Um beijo da CG que dorme aqui ao lado enquanto dou ao dedo e oiço da rua uma banda cigana a tocar “when the saints...
E um abraço do teu
mcr, à solta em Madrid que bién resiste, como un gorrión acrata.

*na gravura: “o beijo” de Constantin Brancusi

5 comentários:

jcp (José Carlos Pereira) disse...

Boa estada em Madrid, MCR, que é de facto uma cidade fantástica.
Pois eu fui-me por estes dias até à capital lusa e não resisti a ir ao CCB ver a colecção Berardo. Uma verdadeira rapsódia de artistas e movimentos, uma amálgama com pouca coerência. Vale, no entanto, por chamar a si gente que de outro modo (ou seja, a ter de pagar) não contactaria com a arte. Pelo menos enquanto o acesso for gratuito. Mas tudo isto é pouco para justificar a "entrega" do CCB a Berardo.

josé disse...

E para o "bonheur des dames", por quanto tempo fica lá o Modigliani?
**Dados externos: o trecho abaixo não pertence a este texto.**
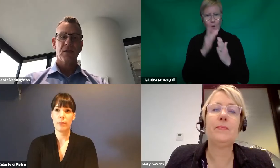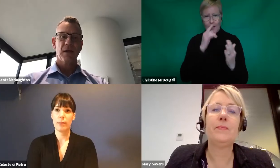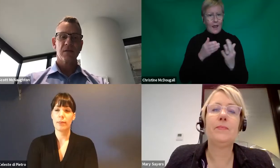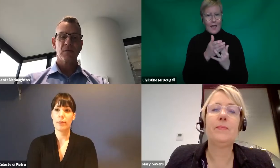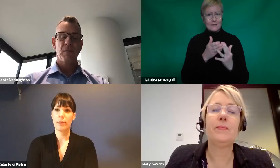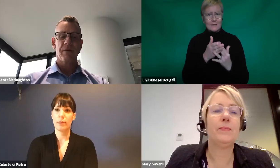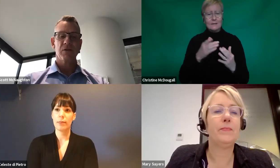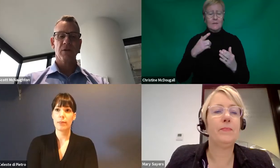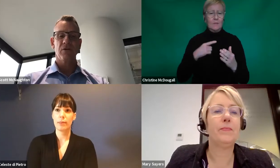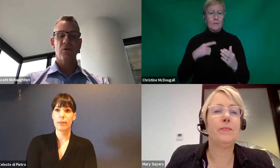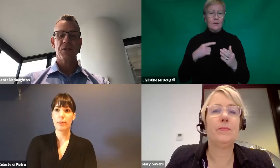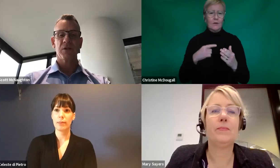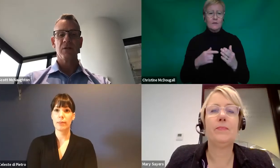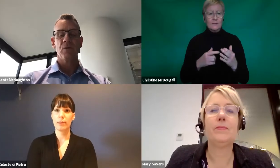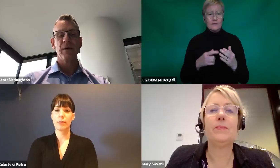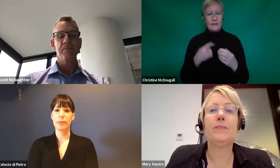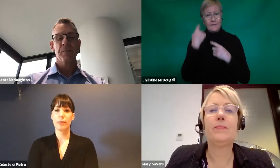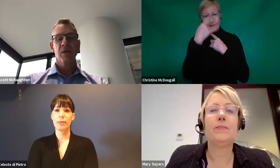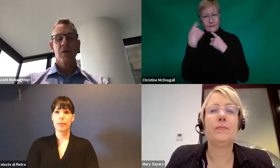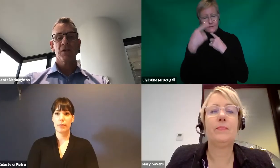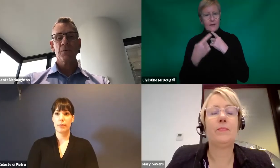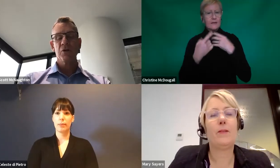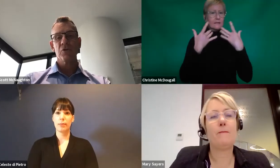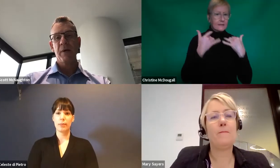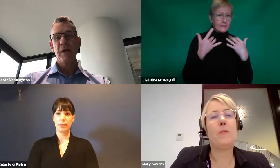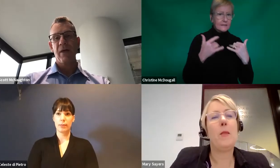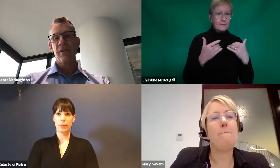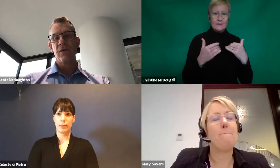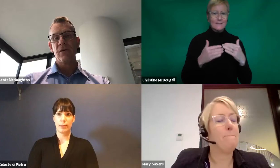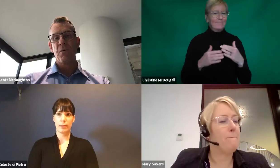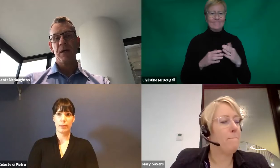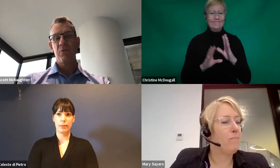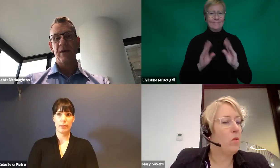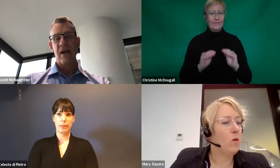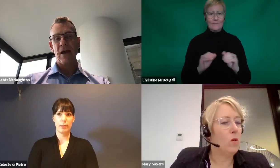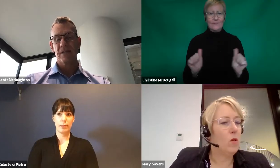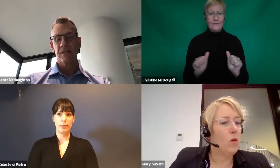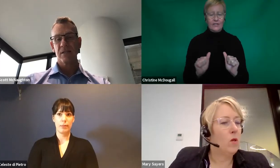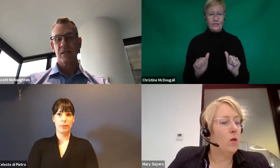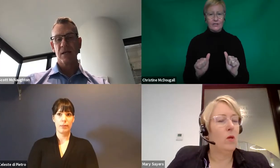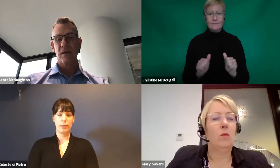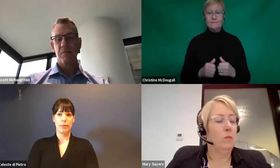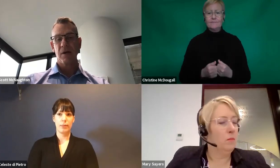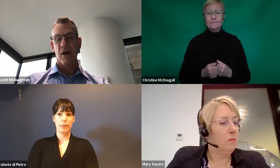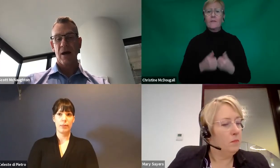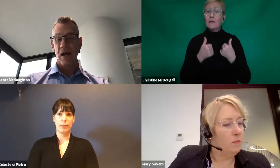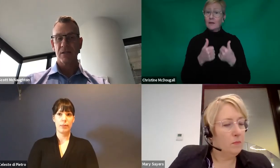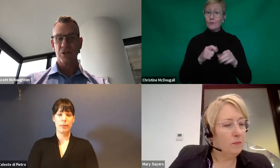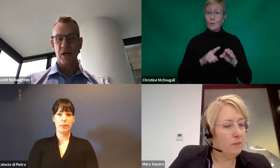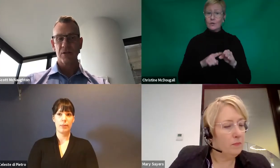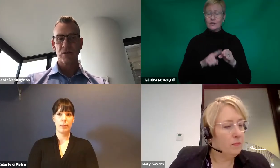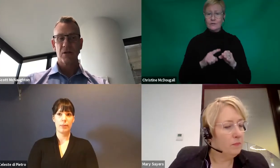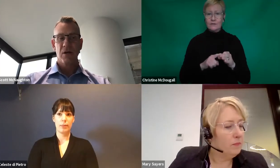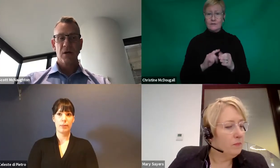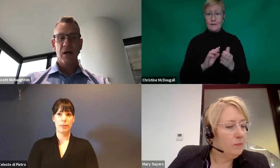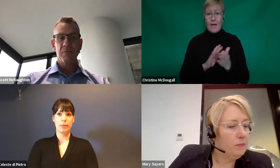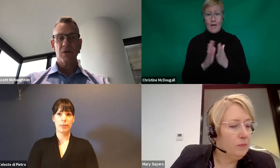Yeah, thanks, Mary. It's a really good question. I just want to assure people that the way people can access the scheme hasn't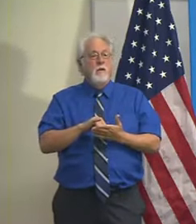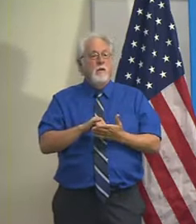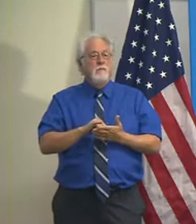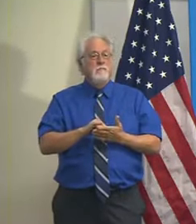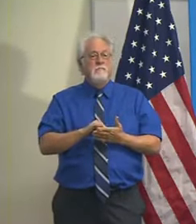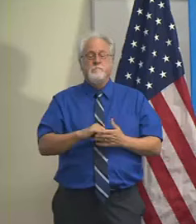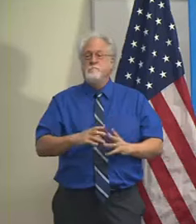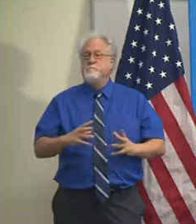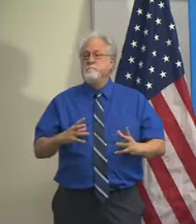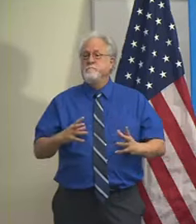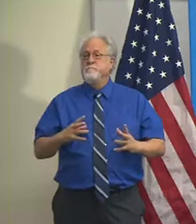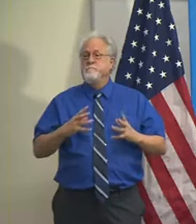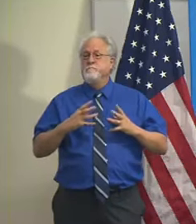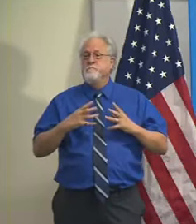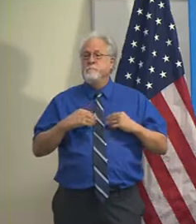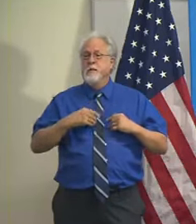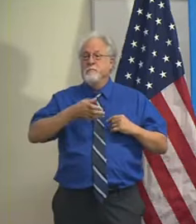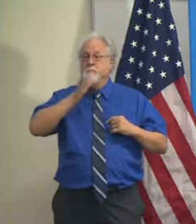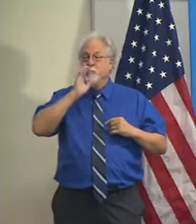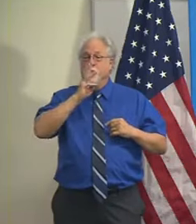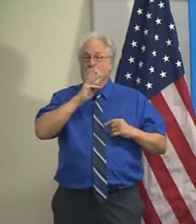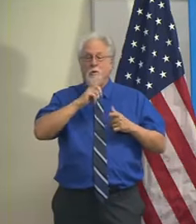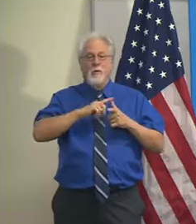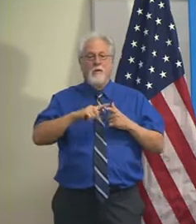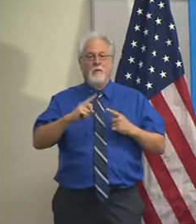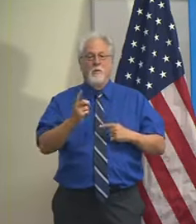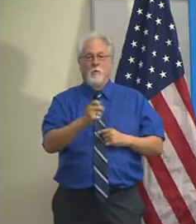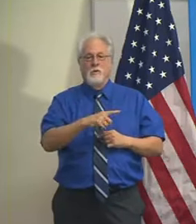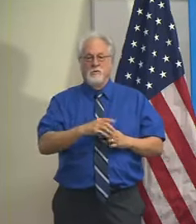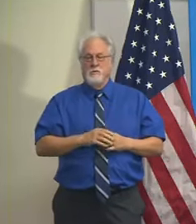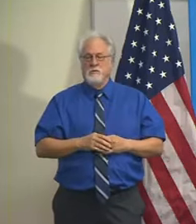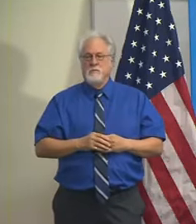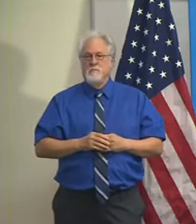I'm going to take a little water, and then I'll take your questions.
Até à Páscoa, por supuesto? No?

josé disse...

É que há uns Picasso, anunciados para a casa ao lado...

Sousa Pereira disse...

Caro "TIO"& CG
Que raiva... assim que acabar o trabalho para cerveira vais ver se não vos desencaminho para ai voltares...Quanto a explicar... há mais para dizer do Brancusi ou do Modigliani???...tu vê-me com olhinhos de "ver" a qualidade do desenho do sacana do italiano!!!!
Boa estadia e cá vos espero para me contarem tudo.Um grande abraço

M.C.R. disse...

Caro José
O Modigliani fica bastante tempo, esteja descansado. E tem uma 2ª parte que hoje fomos ver na Caja Madrid, Praça sw San Martin a um minuto da Porta del Sol. E de borla!!! Nus, paisagens e desenhos e o grupo de amigos do costume:L um regalo.
O Picasso que abriu no Reina Sofia é o recheio do Museu Picasso em Paris que está em obras: 400 picassos!
Mais notícias daqui a pouco no
Amanhã passaremos lá. Já conhecemos acolecção mas não custa nada revê-la...
Pereirinha
Desembaraça o diabo da escultura para Cerveira que nós estamos aptos a ser desencaminhados. eu, então, que nunca fui muito encaminhado, estou por tudo. Mas fizeste falta nesta exposição. Hoje vi dois Zadkines que me deixaram varado. Chiça que estes gajos eram mesmo muito bons!
Daqui a pouco dirtei mais qualqueer coisa na correspondencia de hoje, aí em cima se puder ser.